Amor temos de sobra

Quando o Sr. e a Sra. W. entraram em meu consultório, pude perceber como estavam tensos; não os culpo: eu também estaria, se tivesse que tomar uma decisão difícil como a deles.

- Bem, doutor... - principiou a falar o Sr. W., um jovem bem-apessoado na faixa dos 25 anos, terno de tweed cinza - viemos lhe trazer o resultado da análise do nosso genoma.

Dito isto, depositou dois envelopes brancos lacrados sobre a mesa.

- Vocês viram o laudo? - Indaguei, mãos cruzadas, sem tocar nos envelopes.

- Não, doutor. Não tivemos coragem - admitiu a Sra. W., talvez quatro ou cinco anos mais velha do que o marido, cabelo castanho cortado à altura dos ombros, vestido discreto verde-musgo.

Abri as mãos, encarando ora um, ora outro.

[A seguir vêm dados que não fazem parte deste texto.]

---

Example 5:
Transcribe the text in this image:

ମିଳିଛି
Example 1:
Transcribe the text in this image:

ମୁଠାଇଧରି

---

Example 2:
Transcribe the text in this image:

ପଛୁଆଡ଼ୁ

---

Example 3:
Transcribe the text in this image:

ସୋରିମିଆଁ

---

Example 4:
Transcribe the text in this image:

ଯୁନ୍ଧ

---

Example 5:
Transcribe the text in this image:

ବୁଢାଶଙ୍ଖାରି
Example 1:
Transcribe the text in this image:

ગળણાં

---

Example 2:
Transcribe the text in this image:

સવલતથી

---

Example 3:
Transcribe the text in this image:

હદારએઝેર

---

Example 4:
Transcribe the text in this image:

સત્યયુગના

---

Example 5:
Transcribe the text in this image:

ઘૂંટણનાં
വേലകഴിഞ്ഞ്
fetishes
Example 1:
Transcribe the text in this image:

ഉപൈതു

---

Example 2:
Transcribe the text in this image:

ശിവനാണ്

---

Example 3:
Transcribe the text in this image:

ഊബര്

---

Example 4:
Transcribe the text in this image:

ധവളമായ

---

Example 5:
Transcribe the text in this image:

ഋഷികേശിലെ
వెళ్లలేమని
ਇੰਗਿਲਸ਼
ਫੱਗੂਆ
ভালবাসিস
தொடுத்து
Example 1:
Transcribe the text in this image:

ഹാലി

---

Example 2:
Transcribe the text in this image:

- Como lhes disse da primeira vez em que aqui estiveram, fazer a análise do genoma era mera formalidade. Ambas as famílias mantém um registro detalhado de suas árvores genealógicas, e a conclusão mais óbvia é que vocês estarão se arriscando se pretenderem ter filhos.

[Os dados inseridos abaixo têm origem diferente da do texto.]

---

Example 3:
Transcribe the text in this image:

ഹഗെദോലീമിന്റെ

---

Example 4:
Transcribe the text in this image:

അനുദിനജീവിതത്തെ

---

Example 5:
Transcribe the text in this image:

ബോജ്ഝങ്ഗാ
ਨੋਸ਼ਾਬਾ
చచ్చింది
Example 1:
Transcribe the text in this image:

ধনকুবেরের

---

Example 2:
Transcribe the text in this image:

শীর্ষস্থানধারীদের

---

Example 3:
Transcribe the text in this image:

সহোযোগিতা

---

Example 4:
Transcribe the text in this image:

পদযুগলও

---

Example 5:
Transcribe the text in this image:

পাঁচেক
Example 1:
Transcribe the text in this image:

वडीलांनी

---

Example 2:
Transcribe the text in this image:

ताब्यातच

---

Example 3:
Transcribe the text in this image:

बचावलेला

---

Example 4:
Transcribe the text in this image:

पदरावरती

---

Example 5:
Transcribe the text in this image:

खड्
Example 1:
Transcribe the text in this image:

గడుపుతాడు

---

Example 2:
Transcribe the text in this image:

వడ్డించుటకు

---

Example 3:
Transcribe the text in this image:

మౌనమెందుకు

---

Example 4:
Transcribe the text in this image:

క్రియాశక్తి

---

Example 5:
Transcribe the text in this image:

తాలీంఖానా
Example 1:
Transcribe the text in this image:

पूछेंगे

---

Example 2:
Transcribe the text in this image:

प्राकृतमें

O Sr. W. encarou a esposa com doçura, e segurou a mão enluvada dela.

- Sempre foi nossa intenção termos filhos... apesar do nosso retrospecto genético desfavorável.

- Sim, doutor. Queremos muito ter nossos próprios filhos - afirmou a Sra. W. com convicção.

- Muito bem, que seja - afirmei, apanhando os envelopes e abrindo-os com uma espátula de aço. Coloquei os laudos abertos sobre a mesa, lado a lado, e fui direto para a conclusão. Ergui os olhos para os W., exibindo os papéis.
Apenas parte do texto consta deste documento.